Updated document: [{'id': UUID('bc6493c3-d036-47bd-bb16-220ddbdffb35'), 'document': 'Gandalf: Even the wisest cannot foresee all ends, but hope remains while the Company is true.', 'metadata': {'topic': 'hope and wisdom', 'location': 'Fangorn Forest'}}]


## Deleting Documents

Delete documents by their IDs.

In [11]:
# Delete a document by ID
doc_id_to_delete = retrieved_docs[2]['id']
store.delete(ids=[doc_id_to_delete])

# Verify deletion
print(f"Number of documents after deletion: {store.count()}")

Number of documents after deletion: 9


## Similarity Search

Perform a similarity search using text queries. The embedding function automatically generates embeddings for the input query.

In [12]:
# Perform a similarity search using text queries.
query = "wise advice"
results = store.search_similar(query_texts=query, k=2)

# Display results
print("Similarity search results:")
for result in results:
    print(f"ID: {result['id']}, Document: {result['document']}, Metadata: {result['metadata']}, Similarity: {result['similarity']}")

Similarity search results:
ID: 0707bd7d-d7c8-4469-9926-85dc480a20c9, Document: Gimli: Certainty of death. Small chance of success. What are we waiting for?, Metadata: {'topic': 'bravery', 'location': "Helm's Deep"}, Similarity: 0.1567628941818613
ID: 8df14762-3dee-40d4-8ae3-4110982ca85f, Document: Boromir: One does not simply walk into Mordor., Metadata: {'topic': 'impossible tasks', 'location': 'Rivendell'}, Similarity: 0.13233356090384096


## Filtering Results

Filter results based on metadata.

In [13]:
# Search for documents with specific metadata filters
query = "journey"
filter_conditions = {
    "location": "Fangorn Forest",
    "topic": "hope and wisdom"
}

filtered_results = store.search_similar(query_texts=query, metadata_filter=filter_conditions, k=3)
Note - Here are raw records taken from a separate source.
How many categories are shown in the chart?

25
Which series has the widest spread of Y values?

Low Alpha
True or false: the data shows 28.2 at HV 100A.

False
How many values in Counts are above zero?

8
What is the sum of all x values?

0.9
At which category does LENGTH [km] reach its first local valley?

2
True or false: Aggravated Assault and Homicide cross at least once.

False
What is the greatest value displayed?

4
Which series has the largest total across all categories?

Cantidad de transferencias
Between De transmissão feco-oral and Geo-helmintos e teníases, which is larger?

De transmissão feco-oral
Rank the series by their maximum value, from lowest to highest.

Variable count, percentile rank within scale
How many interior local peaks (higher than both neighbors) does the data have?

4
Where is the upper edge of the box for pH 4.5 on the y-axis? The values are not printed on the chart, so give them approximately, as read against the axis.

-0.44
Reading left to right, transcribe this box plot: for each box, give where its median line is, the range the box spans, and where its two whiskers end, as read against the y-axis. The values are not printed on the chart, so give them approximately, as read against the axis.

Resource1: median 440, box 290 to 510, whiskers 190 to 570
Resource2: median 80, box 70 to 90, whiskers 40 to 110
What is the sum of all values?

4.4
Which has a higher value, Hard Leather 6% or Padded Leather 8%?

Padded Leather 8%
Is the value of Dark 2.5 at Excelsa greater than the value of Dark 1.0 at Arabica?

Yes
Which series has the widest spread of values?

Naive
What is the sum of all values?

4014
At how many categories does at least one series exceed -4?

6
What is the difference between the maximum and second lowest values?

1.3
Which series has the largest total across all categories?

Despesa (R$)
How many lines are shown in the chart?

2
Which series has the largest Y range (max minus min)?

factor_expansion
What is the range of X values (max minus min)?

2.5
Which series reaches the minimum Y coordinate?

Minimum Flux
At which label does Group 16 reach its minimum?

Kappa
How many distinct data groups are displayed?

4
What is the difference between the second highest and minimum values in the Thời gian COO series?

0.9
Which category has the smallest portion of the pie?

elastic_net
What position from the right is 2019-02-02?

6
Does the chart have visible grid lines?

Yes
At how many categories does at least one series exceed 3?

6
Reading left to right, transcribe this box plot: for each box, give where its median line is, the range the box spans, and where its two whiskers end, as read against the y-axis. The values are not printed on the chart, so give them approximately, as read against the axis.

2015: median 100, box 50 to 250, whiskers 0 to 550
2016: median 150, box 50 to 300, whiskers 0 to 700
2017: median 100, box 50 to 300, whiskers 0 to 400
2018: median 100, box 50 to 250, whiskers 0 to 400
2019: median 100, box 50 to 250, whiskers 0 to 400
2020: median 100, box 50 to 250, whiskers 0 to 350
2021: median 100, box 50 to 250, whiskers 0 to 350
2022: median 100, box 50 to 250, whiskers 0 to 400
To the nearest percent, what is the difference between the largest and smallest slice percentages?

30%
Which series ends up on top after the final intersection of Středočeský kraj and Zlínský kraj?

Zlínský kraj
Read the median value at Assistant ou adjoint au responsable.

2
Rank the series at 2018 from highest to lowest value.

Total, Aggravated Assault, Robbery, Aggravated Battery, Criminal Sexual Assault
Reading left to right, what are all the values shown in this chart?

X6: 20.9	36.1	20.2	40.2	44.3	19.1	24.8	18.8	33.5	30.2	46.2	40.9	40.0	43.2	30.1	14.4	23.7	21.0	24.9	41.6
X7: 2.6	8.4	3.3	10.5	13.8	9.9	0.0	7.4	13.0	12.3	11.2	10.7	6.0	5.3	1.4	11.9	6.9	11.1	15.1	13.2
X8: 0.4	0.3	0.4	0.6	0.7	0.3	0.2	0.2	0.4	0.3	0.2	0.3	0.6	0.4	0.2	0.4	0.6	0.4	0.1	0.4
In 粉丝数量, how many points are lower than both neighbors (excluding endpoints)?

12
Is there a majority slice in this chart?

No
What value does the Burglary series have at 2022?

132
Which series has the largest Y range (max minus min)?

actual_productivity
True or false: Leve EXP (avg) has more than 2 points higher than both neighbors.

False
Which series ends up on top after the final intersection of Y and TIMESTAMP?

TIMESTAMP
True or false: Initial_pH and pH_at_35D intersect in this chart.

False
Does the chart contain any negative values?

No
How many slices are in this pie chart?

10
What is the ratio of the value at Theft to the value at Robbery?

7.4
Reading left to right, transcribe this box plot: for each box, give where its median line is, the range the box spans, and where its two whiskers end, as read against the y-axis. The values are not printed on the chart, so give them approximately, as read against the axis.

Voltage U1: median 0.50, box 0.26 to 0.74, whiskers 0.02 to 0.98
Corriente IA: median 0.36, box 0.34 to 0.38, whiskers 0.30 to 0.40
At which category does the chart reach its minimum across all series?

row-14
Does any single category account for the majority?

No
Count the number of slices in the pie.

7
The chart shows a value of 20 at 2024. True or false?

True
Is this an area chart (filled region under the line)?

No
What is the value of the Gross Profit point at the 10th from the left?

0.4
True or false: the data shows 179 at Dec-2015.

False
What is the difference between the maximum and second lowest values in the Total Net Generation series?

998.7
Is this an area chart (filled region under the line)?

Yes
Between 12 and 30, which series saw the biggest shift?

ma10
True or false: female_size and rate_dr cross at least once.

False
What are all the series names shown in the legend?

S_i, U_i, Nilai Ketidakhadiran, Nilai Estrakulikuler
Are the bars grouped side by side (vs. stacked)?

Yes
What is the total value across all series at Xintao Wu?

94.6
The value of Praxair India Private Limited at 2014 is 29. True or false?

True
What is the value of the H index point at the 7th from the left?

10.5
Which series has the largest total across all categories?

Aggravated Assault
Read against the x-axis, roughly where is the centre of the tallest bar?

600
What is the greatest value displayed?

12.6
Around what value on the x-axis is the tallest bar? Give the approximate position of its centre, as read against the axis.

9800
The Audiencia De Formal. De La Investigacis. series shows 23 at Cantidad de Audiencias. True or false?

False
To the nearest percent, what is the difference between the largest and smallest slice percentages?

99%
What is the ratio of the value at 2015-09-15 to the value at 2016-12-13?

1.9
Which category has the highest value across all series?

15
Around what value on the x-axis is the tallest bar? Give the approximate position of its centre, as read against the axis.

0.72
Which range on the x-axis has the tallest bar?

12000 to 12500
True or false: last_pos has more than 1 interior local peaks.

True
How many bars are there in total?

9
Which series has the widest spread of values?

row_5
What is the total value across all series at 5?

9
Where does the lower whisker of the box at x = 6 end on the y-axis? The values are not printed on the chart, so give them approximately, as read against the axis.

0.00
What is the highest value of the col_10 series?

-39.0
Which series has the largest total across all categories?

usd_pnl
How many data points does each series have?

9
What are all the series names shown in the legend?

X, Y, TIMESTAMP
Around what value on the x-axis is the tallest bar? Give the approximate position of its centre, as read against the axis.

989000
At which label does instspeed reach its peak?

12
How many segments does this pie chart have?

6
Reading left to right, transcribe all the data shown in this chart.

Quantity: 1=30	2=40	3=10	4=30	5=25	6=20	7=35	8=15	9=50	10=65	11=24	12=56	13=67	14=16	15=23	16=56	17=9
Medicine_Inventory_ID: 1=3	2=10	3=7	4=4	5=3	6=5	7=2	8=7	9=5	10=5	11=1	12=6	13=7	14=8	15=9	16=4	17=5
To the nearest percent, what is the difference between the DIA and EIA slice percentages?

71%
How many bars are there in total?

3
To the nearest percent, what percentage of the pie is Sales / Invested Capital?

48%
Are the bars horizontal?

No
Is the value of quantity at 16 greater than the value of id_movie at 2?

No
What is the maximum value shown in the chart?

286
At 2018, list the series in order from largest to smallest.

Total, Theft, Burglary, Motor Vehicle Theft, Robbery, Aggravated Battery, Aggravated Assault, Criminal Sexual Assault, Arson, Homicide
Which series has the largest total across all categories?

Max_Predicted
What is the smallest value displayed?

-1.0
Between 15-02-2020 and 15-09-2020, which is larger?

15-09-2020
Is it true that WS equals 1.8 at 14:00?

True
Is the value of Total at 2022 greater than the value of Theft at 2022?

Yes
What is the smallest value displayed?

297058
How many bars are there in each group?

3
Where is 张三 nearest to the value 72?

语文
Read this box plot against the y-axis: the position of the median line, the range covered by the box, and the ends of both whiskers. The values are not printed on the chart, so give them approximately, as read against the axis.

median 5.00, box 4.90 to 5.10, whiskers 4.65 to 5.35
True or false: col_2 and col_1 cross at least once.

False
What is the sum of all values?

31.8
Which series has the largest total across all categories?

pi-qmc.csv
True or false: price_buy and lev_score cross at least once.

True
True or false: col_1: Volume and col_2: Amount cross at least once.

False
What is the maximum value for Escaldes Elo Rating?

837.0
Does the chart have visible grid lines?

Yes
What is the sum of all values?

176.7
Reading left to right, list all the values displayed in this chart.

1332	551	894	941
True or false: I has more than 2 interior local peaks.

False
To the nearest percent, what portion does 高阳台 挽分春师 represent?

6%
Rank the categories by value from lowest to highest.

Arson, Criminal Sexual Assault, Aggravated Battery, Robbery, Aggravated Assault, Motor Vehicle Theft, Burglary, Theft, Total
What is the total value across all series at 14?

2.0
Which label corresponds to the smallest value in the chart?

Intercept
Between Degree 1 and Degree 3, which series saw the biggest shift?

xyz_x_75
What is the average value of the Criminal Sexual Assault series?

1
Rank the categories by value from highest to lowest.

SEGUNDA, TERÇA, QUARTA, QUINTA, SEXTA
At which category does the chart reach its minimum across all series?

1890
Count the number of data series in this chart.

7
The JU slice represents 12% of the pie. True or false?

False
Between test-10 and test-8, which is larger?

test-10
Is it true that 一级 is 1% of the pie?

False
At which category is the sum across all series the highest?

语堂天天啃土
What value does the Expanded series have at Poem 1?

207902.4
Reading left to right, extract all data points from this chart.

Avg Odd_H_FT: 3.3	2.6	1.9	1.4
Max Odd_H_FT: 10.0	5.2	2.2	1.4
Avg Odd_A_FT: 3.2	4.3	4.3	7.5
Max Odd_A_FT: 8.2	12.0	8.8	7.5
# Display filtered results
print("Filtered search results:")
for result in filtered_results:
    print(f"ID: {result['id']}, Document: {result['document']}, Metadata: {result['metadata']}, Similarity: {result['similarity']}")

Filtered search results:
ID: bc6493c3-d036-47bd-bb16-220ddbdffb35, Document: Gandalf: Even the wisest cannot foresee all ends, but hope remains while the Company is true., Metadata: {'topic': 'hope and wisdom', 'location': 'Fangorn Forest'}, Similarity: 0.1670202911216282


## Resetting the Database

Reset the database to clear all stored data.

In [14]:
# Reset the collection
store.reset()
print("Database reset complete. Current documents:", store.get())

Database reset complete. Current documents: []